What’s your role at DGB?

As Art Director at DGB Global, I oversee all creative output. We aim to enrich the potential donor’s experience: to captivate their attention, evoke emotional resonance and ensure a thorough understanding of each campaign.

What’s the difference between a brand campaign and campaign branding?

A client’s brand is their visual identity. Within a fundraising context, a strong brand visually communicates an organisation’s mission, builds trust and differentiates it. Consistency, storytelling and credibility are key for engaging donors and driving support. Campaign branding differs from a client’s existing brand by focussing on specific initiatives, tailored messaging, distinct visuals, targeted audiences and temporary nature, while still aligning with the overall brand. Campaign branding can inadvertently contribute to the evolution of a brand as assets are developed and refined.
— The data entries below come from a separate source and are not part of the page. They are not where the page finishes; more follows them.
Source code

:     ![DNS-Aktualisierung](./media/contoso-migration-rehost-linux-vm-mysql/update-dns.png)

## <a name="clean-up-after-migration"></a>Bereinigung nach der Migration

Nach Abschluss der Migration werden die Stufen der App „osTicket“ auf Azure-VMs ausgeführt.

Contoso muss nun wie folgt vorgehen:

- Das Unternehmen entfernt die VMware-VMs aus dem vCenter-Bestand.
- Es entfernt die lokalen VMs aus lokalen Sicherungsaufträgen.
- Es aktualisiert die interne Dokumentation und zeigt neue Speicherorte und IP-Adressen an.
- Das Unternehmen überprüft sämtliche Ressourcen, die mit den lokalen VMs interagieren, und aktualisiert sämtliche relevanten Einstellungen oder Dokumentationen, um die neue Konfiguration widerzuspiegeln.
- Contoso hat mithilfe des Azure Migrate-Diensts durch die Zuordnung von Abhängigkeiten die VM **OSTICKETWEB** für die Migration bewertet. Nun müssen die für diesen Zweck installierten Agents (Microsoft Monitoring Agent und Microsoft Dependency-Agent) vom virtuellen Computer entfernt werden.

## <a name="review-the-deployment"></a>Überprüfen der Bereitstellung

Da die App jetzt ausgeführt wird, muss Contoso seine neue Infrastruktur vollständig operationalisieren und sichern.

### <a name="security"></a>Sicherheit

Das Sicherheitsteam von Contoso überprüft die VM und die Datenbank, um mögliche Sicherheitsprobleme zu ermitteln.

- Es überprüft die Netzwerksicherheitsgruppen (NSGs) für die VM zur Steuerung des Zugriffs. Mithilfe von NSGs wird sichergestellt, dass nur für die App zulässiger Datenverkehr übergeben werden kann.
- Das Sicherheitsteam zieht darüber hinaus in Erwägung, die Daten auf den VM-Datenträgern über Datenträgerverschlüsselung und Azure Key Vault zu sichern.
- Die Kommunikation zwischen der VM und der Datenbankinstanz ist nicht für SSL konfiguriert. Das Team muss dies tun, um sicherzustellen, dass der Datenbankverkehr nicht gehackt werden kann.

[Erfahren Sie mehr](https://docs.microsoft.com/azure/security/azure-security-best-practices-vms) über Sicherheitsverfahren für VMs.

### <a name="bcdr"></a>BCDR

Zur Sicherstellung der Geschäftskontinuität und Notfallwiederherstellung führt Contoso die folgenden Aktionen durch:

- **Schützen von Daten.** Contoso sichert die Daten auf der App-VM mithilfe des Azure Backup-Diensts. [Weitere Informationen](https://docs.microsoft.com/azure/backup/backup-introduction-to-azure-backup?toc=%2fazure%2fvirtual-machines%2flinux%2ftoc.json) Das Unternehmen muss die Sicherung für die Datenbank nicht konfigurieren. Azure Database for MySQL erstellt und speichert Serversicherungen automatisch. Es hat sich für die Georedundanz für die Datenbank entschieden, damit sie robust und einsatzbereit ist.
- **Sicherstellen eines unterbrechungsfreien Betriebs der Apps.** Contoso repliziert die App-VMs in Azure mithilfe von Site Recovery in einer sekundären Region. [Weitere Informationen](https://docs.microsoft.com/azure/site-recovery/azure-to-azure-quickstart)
However, resistance to change

can arise, particularly if it challenges established identities.

What are the key elements of successful branding in fundraising?
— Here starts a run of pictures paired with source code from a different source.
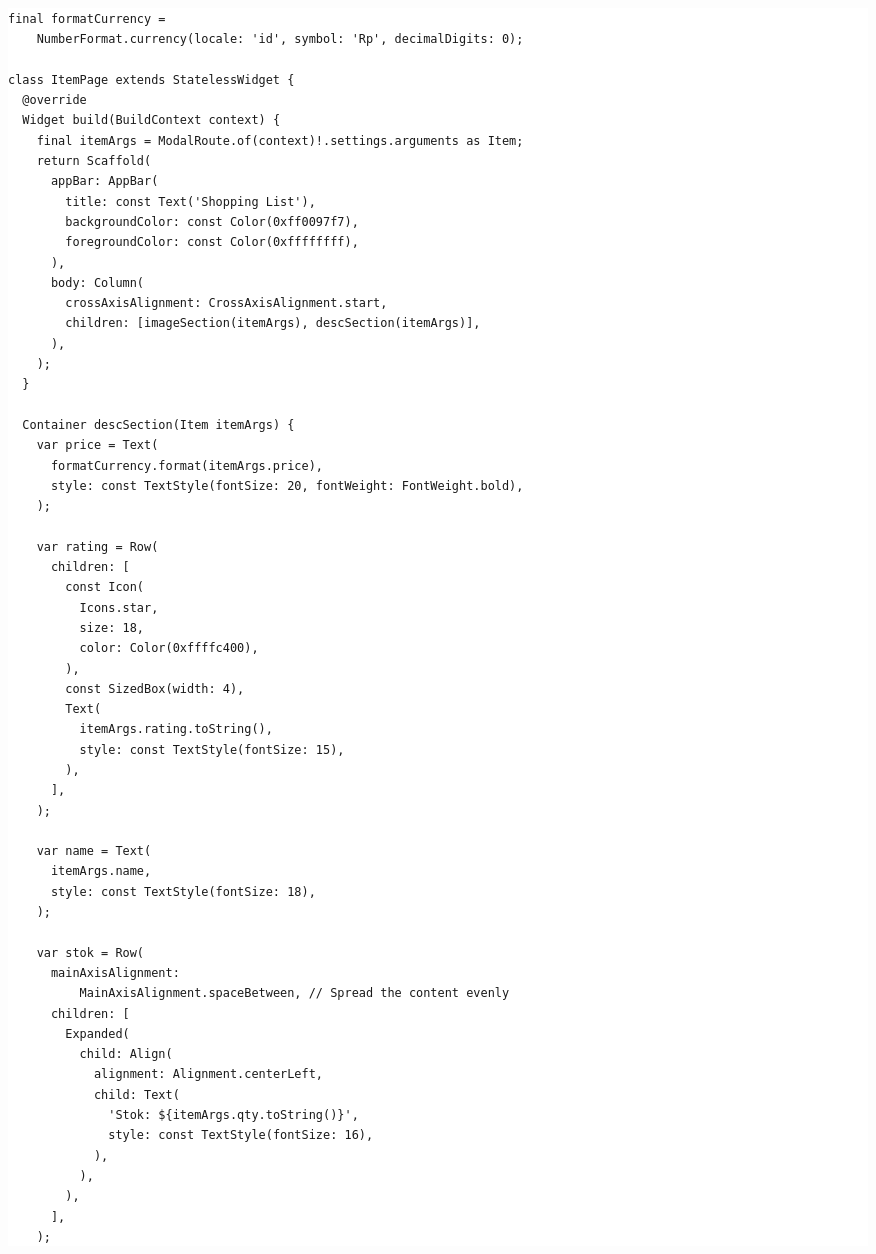     final formatCurrency =
        NumberFormat.currency(locale: 'id', symbol: 'Rp', decimalDigits: 0);

    class ItemPage extends StatelessWidget {
      @override
      Widget build(BuildContext context) {
        final itemArgs = ModalRoute.of(context)!.settings.arguments as Item;
        return Scaffold(
          appBar: AppBar(
            title: const Text('Shopping List'),
            backgroundColor: const Color(0xff0097f7),
            foregroundColor: const Color(0xffffffff),
          ),
          body: Column(
            crossAxisAlignment: CrossAxisAlignment.start,
            children: [imageSection(itemArgs), descSection(itemArgs)],
          ),
        );
      }

      Container descSection(Item itemArgs) {
        var price = Text(
          formatCurrency.format(itemArgs.price),
          style: const TextStyle(fontSize: 20, fontWeight: FontWeight.bold),
        );

        var rating = Row(
          children: [
            const Icon(
              Icons.star,
              size: 18,
              color: Color(0xffffc400),
            ),
            const SizedBox(width: 4),
            Text(
              itemArgs.rating.toString(),
              style: const TextStyle(fontSize: 15),
            ),
          ],
        );

        var name = Text(
          itemArgs.name,
          style: const TextStyle(fontSize: 18),
        );

        var stok = Row(
          mainAxisAlignment:
              MainAxisAlignment.spaceBetween, // Spread the content evenly
          children: [
            Expanded(
              child: Align(
                alignment: Alignment.centerLeft,
                child: Text(
                  'Stok: ${itemArgs.qty.toString()}',
                  style: const TextStyle(fontSize: 16),
                ),
              ),
            ),
          ],
        );
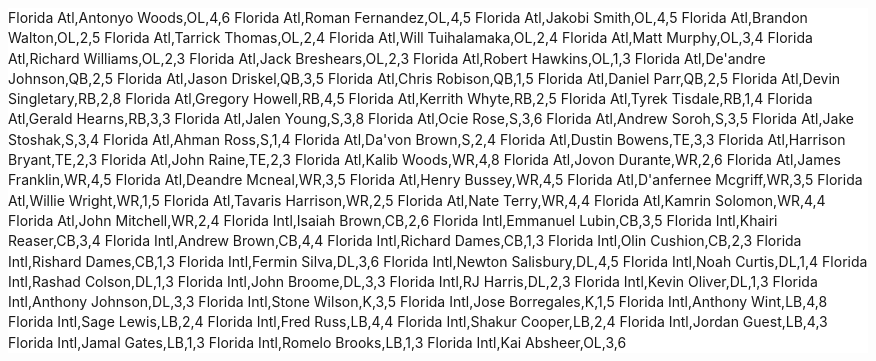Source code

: Florida Atl,Antonyo Woods,OL,4,6
Florida Atl,Roman Fernandez,OL,4,5
Florida Atl,Jakobi Smith,OL,4,5
Florida Atl,Brandon Walton,OL,2,5
Florida Atl,Tarrick Thomas,OL,2,4
Florida Atl,Will Tuihalamaka,OL,2,4
Florida Atl,Matt Murphy,OL,3,4
Florida Atl,Richard Williams,OL,2,3
Florida Atl,Jack Breshears,OL,2,3
Florida Atl,Robert Hawkins,OL,1,3
Florida Atl,De'andre Johnson,QB,2,5
Florida Atl,Jason Driskel,QB,3,5
Florida Atl,Chris Robison,QB,1,5
Florida Atl,Daniel Parr,QB,2,5
Florida Atl,Devin Singletary,RB,2,8
Florida Atl,Gregory Howell,RB,4,5
Florida Atl,Kerrith Whyte,RB,2,5
Florida Atl,Tyrek Tisdale,RB,1,4
Florida Atl,Gerald Hearns,RB,3,3
Florida Atl,Jalen Young,S,3,8
Florida Atl,Ocie Rose,S,3,6
Florida Atl,Andrew Soroh,S,3,5
Florida Atl,Jake Stoshak,S,3,4
Florida Atl,Ahman Ross,S,1,4
Florida Atl,Da'von Brown,S,2,4
Florida Atl,Dustin Bowens,TE,3,3
Florida Atl,Harrison Bryant,TE,2,3
Florida Atl,John Raine,TE,2,3
Florida Atl,Kalib Woods,WR,4,8
Florida Atl,Jovon Durante,WR,2,6
Florida Atl,James Franklin,WR,4,5
Florida Atl,Deandre Mcneal,WR,3,5
Florida Atl,Henry Bussey,WR,4,5
Florida Atl,D'anfernee Mcgriff,WR,3,5
Florida Atl,Willie Wright,WR,1,5
Florida Atl,Tavaris Harrison,WR,2,5
Florida Atl,Nate Terry,WR,4,4
Florida Atl,Kamrin Solomon,WR,4,4
Florida Atl,John Mitchell,WR,2,4
Florida Intl,Isaiah Brown,CB,2,6
Florida Intl,Emmanuel Lubin,CB,3,5
Florida Intl,Khairi Reaser,CB,3,4
Florida Intl,Andrew Brown,CB,4,4
Florida Intl,Richard Dames,CB,1,3
Florida Intl,Olin Cushion,CB,2,3
Florida Intl,Rishard Dames,CB,1,3
Florida Intl,Fermin Silva,DL,3,6
Florida Intl,Newton Salisbury,DL,4,5
Florida Intl,Noah Curtis,DL,1,4
Florida Intl,Rashad Colson,DL,1,3
Florida Intl,John Broome,DL,3,3
Florida Intl,RJ Harris,DL,2,3
Florida Intl,Kevin Oliver,DL,1,3
Florida Intl,Anthony Johnson,DL,3,3
Florida Intl,Stone Wilson,K,3,5
Florida Intl,Jose Borregales,K,1,5
Florida Intl,Anthony Wint,LB,4,8
Florida Intl,Sage Lewis,LB,2,4
Florida Intl,Fred Russ,LB,4,4
Florida Intl,Shakur Cooper,LB,2,4
Florida Intl,Jordan Guest,LB,4,3
Florida Intl,Jamal Gates,LB,1,3
Florida Intl,Romelo Brooks,LB,1,3
Florida Intl,Kai Absheer,OL,3,6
Key elements include clarity, consistency, authenticity, differentiation, emotional connection and…we could go on! For fundraising, all this needs to pour into a single key element – compelling storytelling. Of course, objectives, target audience and transparent communication come into this also, but from a creative perspective, the visual language incorporated into telling the story is just as powerful as the strategy in terms of when and how it is delivered. We need to really understand the client; their motives, goals, passions etc. Their brand has usually been established for reasons other than fundraising – for marketing mainly. Aligning a campaign brand is not to remove from existing objectives, but rather realign with the specific purpose of what a transformational campaign looks like.

Where do you start when creating fundraising campaign branding?
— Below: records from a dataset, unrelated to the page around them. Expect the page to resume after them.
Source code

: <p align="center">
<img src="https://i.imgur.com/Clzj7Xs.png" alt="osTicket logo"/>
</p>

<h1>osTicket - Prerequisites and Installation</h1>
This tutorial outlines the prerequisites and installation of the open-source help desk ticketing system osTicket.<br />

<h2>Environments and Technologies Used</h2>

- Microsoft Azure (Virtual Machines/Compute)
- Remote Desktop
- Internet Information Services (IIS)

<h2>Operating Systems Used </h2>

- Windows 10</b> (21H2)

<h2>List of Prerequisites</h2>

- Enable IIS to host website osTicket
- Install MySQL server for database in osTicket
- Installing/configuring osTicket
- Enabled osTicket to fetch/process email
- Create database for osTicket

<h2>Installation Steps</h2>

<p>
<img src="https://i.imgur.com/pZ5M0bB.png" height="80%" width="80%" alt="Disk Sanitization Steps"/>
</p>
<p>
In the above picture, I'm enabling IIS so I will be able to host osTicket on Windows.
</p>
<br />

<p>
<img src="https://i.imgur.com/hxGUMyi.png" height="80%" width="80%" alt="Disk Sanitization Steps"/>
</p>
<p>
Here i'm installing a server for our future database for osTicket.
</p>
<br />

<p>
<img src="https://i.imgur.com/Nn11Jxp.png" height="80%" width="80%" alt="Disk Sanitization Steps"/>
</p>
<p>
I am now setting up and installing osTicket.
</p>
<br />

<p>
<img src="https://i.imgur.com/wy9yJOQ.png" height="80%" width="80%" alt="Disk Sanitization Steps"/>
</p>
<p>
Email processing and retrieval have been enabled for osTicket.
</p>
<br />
At the beginning of all campaigns, we unearth what we call the ‘emotional truth’. A wide team of minds contribute before filtering out the final outcome. This kicks off concept development and design ideation. Ideas bring on more ideas: it’s a process of exploration. It’s only through exploring outside of client’s existing branding constraints and with a clearly defined purpose that you start to see outside the box…

What advice would you give to organisations out there who are looking to realign their brand for fundraising purposes?

Transformational campaigns require a transformation of the brand. Potential donors actually expect to see some sort of transformational perspective with your brand. So, be open minded and flexible. You’ll probably find that tweaking your brand for a comprehensive fundraising campaign will actually open your eyes to fantastic new ideas about your organisation and what you do.